*AIM OF THE TASK:* Reproduce the lines below, substituting "image pixels" for every occurrence of "absolute pixels" and leaving everything else unchanged.

*DATA EXTRACT:*
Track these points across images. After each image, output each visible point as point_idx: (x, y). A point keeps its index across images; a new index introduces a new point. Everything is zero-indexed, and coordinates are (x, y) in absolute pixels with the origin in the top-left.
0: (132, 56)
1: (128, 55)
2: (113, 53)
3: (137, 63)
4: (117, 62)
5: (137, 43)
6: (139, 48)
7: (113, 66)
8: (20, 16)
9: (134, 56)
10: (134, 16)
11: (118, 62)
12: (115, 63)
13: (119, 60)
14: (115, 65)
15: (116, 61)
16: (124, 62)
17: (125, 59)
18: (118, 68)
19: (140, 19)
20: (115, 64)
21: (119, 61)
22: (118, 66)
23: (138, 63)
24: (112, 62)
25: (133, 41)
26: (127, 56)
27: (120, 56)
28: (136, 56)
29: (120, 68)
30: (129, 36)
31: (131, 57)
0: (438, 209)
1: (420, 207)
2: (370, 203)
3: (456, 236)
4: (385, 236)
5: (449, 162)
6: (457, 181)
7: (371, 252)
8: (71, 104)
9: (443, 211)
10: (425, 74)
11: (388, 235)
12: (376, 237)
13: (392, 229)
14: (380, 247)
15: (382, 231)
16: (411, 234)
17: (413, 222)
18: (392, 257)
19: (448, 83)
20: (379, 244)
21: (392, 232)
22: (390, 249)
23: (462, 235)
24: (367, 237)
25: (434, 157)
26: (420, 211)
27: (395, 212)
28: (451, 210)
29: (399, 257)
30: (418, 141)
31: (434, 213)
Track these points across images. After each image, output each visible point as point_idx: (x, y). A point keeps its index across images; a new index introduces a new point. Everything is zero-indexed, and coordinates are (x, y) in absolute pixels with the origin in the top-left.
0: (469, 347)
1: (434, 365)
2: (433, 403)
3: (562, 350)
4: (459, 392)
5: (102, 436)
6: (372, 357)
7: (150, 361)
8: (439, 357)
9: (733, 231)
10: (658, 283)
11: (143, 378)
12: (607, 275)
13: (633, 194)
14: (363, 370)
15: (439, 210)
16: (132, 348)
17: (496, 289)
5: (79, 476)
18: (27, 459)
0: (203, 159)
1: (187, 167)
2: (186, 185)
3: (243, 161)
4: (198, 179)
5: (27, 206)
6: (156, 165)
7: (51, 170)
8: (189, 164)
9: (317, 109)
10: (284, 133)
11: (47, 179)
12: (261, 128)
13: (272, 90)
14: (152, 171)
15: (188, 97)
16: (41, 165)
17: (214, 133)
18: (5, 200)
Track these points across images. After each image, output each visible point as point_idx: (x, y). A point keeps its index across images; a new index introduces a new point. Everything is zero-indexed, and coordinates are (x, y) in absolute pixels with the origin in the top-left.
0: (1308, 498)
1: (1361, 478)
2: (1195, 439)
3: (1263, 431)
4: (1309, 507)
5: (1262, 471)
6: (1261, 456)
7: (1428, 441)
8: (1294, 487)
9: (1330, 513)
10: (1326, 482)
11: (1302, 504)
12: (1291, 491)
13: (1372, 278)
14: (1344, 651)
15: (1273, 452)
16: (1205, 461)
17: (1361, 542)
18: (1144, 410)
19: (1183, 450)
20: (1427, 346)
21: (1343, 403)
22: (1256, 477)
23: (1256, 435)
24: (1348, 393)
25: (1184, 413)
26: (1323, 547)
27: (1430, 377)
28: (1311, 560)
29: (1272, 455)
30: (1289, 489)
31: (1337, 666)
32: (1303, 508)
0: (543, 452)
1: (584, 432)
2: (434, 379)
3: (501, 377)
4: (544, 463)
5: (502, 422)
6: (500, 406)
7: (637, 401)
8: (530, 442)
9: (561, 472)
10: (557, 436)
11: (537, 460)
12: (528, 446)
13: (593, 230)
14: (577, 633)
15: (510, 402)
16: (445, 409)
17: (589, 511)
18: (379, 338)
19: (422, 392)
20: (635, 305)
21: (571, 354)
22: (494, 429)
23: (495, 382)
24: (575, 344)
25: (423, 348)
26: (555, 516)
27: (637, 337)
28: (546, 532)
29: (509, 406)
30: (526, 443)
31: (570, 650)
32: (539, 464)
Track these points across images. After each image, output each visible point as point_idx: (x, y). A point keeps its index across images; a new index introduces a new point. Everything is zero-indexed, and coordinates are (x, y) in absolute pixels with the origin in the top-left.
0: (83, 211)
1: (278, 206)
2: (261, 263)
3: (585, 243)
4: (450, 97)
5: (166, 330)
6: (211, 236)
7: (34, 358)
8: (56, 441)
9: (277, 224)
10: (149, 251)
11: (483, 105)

*YOUR RESPONSE:*
Track these points across images. After each image, output each visible point as point_idx: (x, y). A point keeps its index across images; a new index introduces a new point. Everything is zero-indexed, and coordinates are (x, y) in image pixels with the origin in the top-left.
0: (132, 56)
1: (128, 55)
2: (113, 53)
3: (137, 63)
4: (117, 62)
5: (137, 43)
6: (139, 48)
7: (113, 66)
8: (20, 16)
9: (134, 56)
10: (134, 16)
11: (118, 62)
12: (115, 63)
13: (119, 60)
14: (115, 65)
15: (116, 61)
16: (124, 62)
17: (125, 59)
18: (118, 68)
19: (140, 19)
20: (115, 64)
21: (119, 61)
22: (118, 66)
23: (138, 63)
24: (112, 62)
25: (133, 41)
26: (127, 56)
27: (120, 56)
28: (136, 56)
29: (120, 68)
30: (129, 36)
31: (131, 57)
0: (438, 209)
1: (420, 207)
2: (370, 203)
3: (456, 236)
4: (385, 236)
5: (449, 162)
6: (457, 181)
7: (371, 252)
8: (71, 104)
9: (443, 211)
10: (425, 74)
11: (388, 235)
12: (376, 237)
13: (392, 229)
14: (380, 247)
15: (382, 231)
16: (411, 234)
17: (413, 222)
18: (392, 257)
19: (448, 83)
20: (379, 244)
21: (392, 232)
22: (390, 249)
23: (462, 235)
24: (367, 237)
25: (434, 157)
26: (420, 211)
27: (395, 212)
28: (451, 210)
29: (399, 257)
30: (418, 141)
31: (434, 213)
Track these points across images. After each image, output each visible point as point_idx: (x, y). A point keeps its index across images; a new index introduces a new point. Everything is zero-indexed, and coordinates are (x, y) in image pixels with the origin in the top-left.
0: (469, 347)
1: (434, 365)
2: (433, 403)
3: (562, 350)
4: (459, 392)
5: (102, 436)
6: (372, 357)
7: (150, 361)
8: (439, 357)
9: (733, 231)
10: (658, 283)
11: (143, 378)
12: (607, 275)
13: (633, 194)
14: (363, 370)
15: (439, 210)
16: (132, 348)
17: (496, 289)
5: (79, 476)
18: (27, 459)
0: (203, 159)
1: (187, 167)
2: (186, 185)
3: (243, 161)
4: (198, 179)
5: (27, 206)
6: (156, 165)
7: (51, 170)
8: (189, 164)
9: (317, 109)
10: (284, 133)
11: (47, 179)
12: (261, 128)
13: (272, 90)
14: (152, 171)
15: (188, 97)
16: (41, 165)
17: (214, 133)
18: (5, 200)
Track these points across images. After each image, output each visible point as point_idx: (x, y). A point keeps its index across images; a new index introduces a new point. Everything is zero-indexed, and coordinates are (x, y) in image pixels with the origin in the top-left.
0: (1308, 498)
1: (1361, 478)
2: (1195, 439)
3: (1263, 431)
4: (1309, 507)
5: (1262, 471)
6: (1261, 456)
7: (1428, 441)
8: (1294, 487)
9: (1330, 513)
10: (1326, 482)
11: (1302, 504)
12: (1291, 491)
13: (1372, 278)
14: (1344, 651)
15: (1273, 452)
16: (1205, 461)
17: (1361, 542)
18: (1144, 410)
19: (1183, 450)
20: (1427, 346)
21: (1343, 403)
22: (1256, 477)
23: (1256, 435)
24: (1348, 393)
25: (1184, 413)
26: (1323, 547)
27: (1430, 377)
28: (1311, 560)
29: (1272, 455)
30: (1289, 489)
31: (1337, 666)
32: (1303, 508)
0: (543, 452)
1: (584, 432)
2: (434, 379)
3: (501, 377)
4: (544, 463)
5: (502, 422)
6: (500, 406)
7: (637, 401)
8: (530, 442)
9: (561, 472)
10: (557, 436)
11: (537, 460)
12: (528, 446)
13: (593, 230)
14: (577, 633)
15: (510, 402)
16: (445, 409)
17: (589, 511)
18: (379, 338)
19: (422, 392)
20: (635, 305)
21: (571, 354)
22: (494, 429)
23: (495, 382)
24: (575, 344)
25: (423, 348)
26: (555, 516)
27: (637, 337)
28: (546, 532)
29: (509, 406)
30: (526, 443)
31: (570, 650)
32: (539, 464)
Track these points across images. After each image, output each visible point as point_idx: (x, y). A point keeps its index across images; a new index introduces a new point. Everything is zero-indexed, and coordinates are (x, y) in image pixels with the origin in the top-left.
0: (83, 211)
1: (278, 206)
2: (261, 263)
3: (585, 243)
4: (450, 97)
5: (166, 330)
6: (211, 236)
7: (34, 358)
8: (56, 441)
9: (277, 224)
10: (149, 251)
11: (483, 105)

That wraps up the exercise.